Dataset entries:
|---|

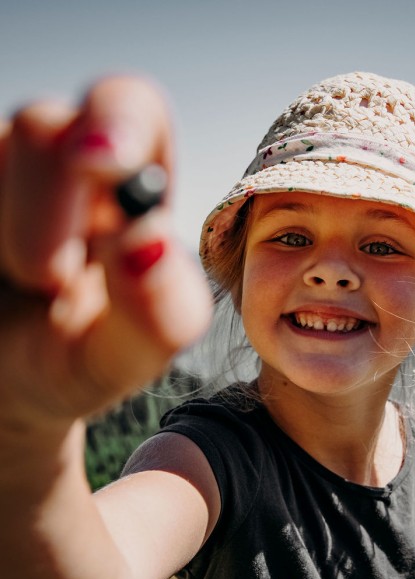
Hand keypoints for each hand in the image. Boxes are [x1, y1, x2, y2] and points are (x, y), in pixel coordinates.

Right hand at [0, 76, 212, 435]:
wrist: (0, 388)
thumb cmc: (74, 362)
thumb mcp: (123, 357)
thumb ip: (157, 310)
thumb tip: (148, 239)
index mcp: (129, 190)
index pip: (135, 113)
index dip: (118, 122)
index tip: (100, 164)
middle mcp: (61, 165)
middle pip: (43, 124)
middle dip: (45, 201)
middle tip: (50, 279)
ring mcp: (0, 171)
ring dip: (15, 232)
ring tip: (34, 288)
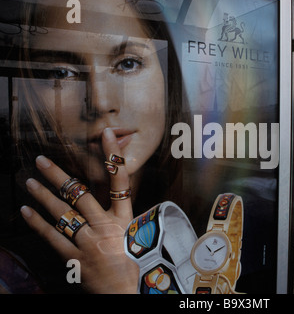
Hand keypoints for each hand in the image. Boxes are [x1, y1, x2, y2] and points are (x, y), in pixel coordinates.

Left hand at [20, 128, 138, 292]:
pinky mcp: (73, 258)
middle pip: (80, 195)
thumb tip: (112, 193)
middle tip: (41, 161)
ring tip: (29, 181)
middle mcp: (105, 227)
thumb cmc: (130, 262)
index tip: (105, 134)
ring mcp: (88, 243)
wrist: (122, 293)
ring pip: (62, 213)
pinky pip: (52, 237)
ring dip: (43, 196)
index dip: (114, 156)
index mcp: (124, 219)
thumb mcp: (133, 234)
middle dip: (59, 176)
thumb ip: (120, 214)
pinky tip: (26, 211)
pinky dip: (37, 223)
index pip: (121, 182)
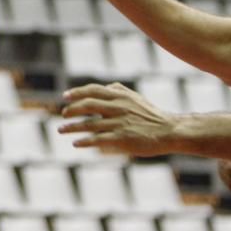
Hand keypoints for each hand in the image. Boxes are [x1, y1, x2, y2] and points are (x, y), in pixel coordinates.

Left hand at [58, 82, 178, 156]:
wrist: (169, 131)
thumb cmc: (150, 114)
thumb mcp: (135, 97)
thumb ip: (119, 90)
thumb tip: (105, 87)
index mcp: (120, 96)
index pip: (92, 90)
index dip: (77, 93)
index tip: (65, 96)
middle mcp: (118, 107)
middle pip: (87, 105)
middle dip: (71, 110)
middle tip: (62, 115)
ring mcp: (119, 123)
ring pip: (89, 124)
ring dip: (72, 127)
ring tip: (61, 130)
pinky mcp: (122, 138)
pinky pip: (98, 139)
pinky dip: (85, 141)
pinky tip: (76, 143)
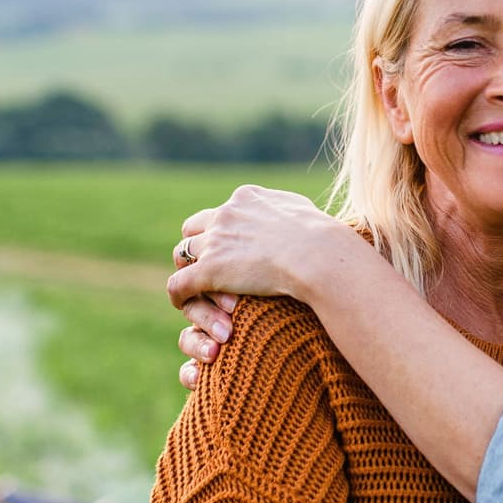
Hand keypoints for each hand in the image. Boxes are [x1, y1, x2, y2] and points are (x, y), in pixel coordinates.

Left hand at [167, 185, 363, 388]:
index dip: (222, 230)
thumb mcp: (306, 213)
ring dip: (187, 269)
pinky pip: (179, 283)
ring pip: (183, 253)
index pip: (221, 211)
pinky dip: (178, 294)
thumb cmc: (324, 239)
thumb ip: (291, 212)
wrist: (319, 255)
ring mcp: (215, 241)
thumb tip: (298, 215)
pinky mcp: (209, 270)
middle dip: (197, 245)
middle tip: (206, 266)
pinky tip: (183, 304)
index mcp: (247, 198)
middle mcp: (226, 214)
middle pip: (194, 227)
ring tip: (193, 288)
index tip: (230, 248)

|---|

What you have to do: Extract exactly and only the lines above from the line containing "thumb cmc: (130, 262)" through the line containing "thumb ip: (120, 214)", both end lines included.

Exercise output:
thumb cmc: (130, 262)
index tip: (105, 134)
ring mcp: (88, 243)
wrist: (122, 293)
ring pip: (62, 213)
pinky pip: (52, 237)
ring dip: (43, 196)
index dip: (114, 156)
index mcp: (124, 219)
thumb mcp: (133, 234)
middle dip: (59, 176)
thumb ip: (120, 214)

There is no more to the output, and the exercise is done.